Reviewers and critics, however, have often shown mixed feelings about Home's writing. Page, in his introduction to The Year's Best Horror Stories, calls Home "a writer who is sometimes difficult, but who is usually vivid and often original."[9b] In 2011, Ligotti named Hollow Faces, Merciless Moons the weirdest piece of fiction he had ever read:

 ... so complex and recondite that it's all but unreadable, much like that of Clark Ashton Smith. Furthermore, Home's narratives are baffling and sometime barely comprehensible, somewhat in the manner of Robert Aickman.
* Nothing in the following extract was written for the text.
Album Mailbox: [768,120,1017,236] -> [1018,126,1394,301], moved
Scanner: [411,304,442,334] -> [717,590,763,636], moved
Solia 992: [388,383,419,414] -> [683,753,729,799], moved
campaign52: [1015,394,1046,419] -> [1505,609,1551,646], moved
For a while I thought that Home was either an inexpert writer or a mental case. Then I found an essay by him ... [that] was lucid and insightful.

== Kingdom of Redonda ==
Home has also made a claim to the throne of the Kingdom of Redonda, taking the name Guillermo I and proclaiming his Thaumaturgical Reincarnate Legitimacy as Shiel's successor. In 1974, Ben Indick, responding to Home's pieces in Frierson's HPL, declared William Scott Home to be the stylistic reincarnation of the writer M. P. Shiel (first King of Redonda), an event recounted by John D. Squires in his essay on the Redonda Legend.